One dad, surnames Feng, who didn't want to his young daughter watch TV took her out to the park while the parade was on. But he watched on his phone the whole time.

"It's important for her to know what's going to today, and I'll tell her, but she's too little to understand," he said

12:01 a.m. ET, October 1, 2019

Jiang Zemin, last of the immortals

Analysis by CNN's James Griffiths in Hong Kong

Jiang Zemin, seated to X
Jiang Zemin, seated to X

Seated alongside Chinese President Xi Jinping on the rostrum, and looking all of his 93 years, is former leader Jiang Zemin.

The first non-revolutionary leader of China, Jiang oversaw much of the reformation of the country's economy begun by his predecessor Deng Xiaoping. He also oversaw the 1997 handover of Hong Kong from British to Chinese control, and the 50th anniversary of the founding of the Party.
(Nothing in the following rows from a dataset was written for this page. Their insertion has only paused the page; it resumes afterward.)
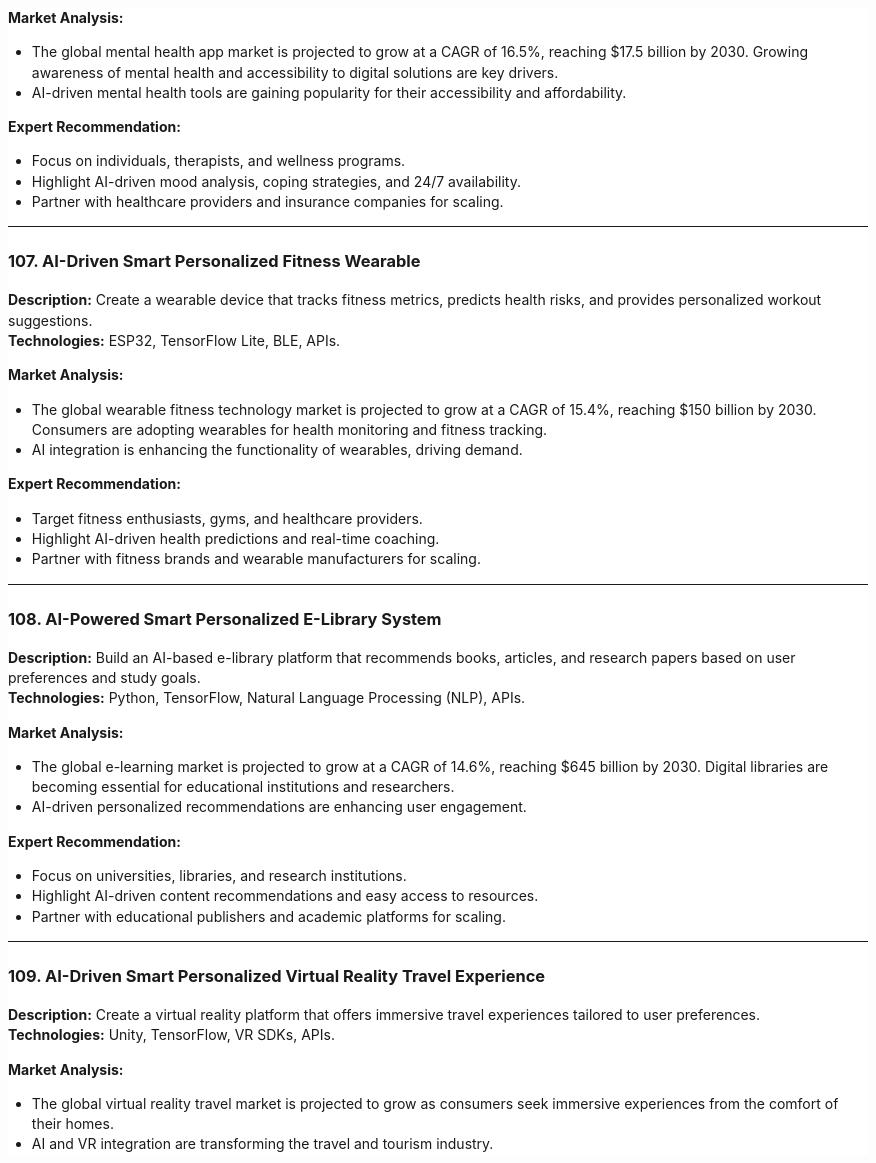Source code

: **Market Analysis:**  
- The global mental health app market is projected to grow at a CAGR of 16.5%, reaching $17.5 billion by 2030. Growing awareness of mental health and accessibility to digital solutions are key drivers.  
- AI-driven mental health tools are gaining popularity for their accessibility and affordability.  

**Expert Recommendation:**  
- Focus on individuals, therapists, and wellness programs.  
- Highlight AI-driven mood analysis, coping strategies, and 24/7 availability.  
- Partner with healthcare providers and insurance companies for scaling.

---

### **107. AI-Driven Smart Personalized Fitness Wearable**  
**Description:** Create a wearable device that tracks fitness metrics, predicts health risks, and provides personalized workout suggestions.  
**Technologies:** ESP32, TensorFlow Lite, BLE, APIs.  

**Market Analysis:**  
- The global wearable fitness technology market is projected to grow at a CAGR of 15.4%, reaching $150 billion by 2030. Consumers are adopting wearables for health monitoring and fitness tracking.  
- AI integration is enhancing the functionality of wearables, driving demand.  

**Expert Recommendation:**  
- Target fitness enthusiasts, gyms, and healthcare providers.  
- Highlight AI-driven health predictions and real-time coaching.  
- Partner with fitness brands and wearable manufacturers for scaling.

---

### **108. AI-Powered Smart Personalized E-Library System**  
**Description:** Build an AI-based e-library platform that recommends books, articles, and research papers based on user preferences and study goals.  
**Technologies:** Python, TensorFlow, Natural Language Processing (NLP), APIs.  

**Market Analysis:**  
- The global e-learning market is projected to grow at a CAGR of 14.6%, reaching $645 billion by 2030. Digital libraries are becoming essential for educational institutions and researchers.  
- AI-driven personalized recommendations are enhancing user engagement.  

**Expert Recommendation:**  
- Focus on universities, libraries, and research institutions.  
- Highlight AI-driven content recommendations and easy access to resources.  
- Partner with educational publishers and academic platforms for scaling.

---

### **109. AI-Driven Smart Personalized Virtual Reality Travel Experience**  
**Description:** Create a virtual reality platform that offers immersive travel experiences tailored to user preferences.  
**Technologies:** Unity, TensorFlow, VR SDKs, APIs.  

**Market Analysis:**  
- The global virtual reality travel market is projected to grow as consumers seek immersive experiences from the comfort of their homes.  
- AI and VR integration are transforming the travel and tourism industry.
While he officially stood down as President in 2003, Jiang retained power well into the rule of his successor Hu Jintao, and his influence arguably did not fully wane until Xi himself took the presidency.

Jiang's death has been erroneously reported multiple times, to some celebration from critics of the former president who associate him with several human rights crackdown, in particular the campaign he launched against Falun Gong practitioners, essentially stamping out the religious practice in China.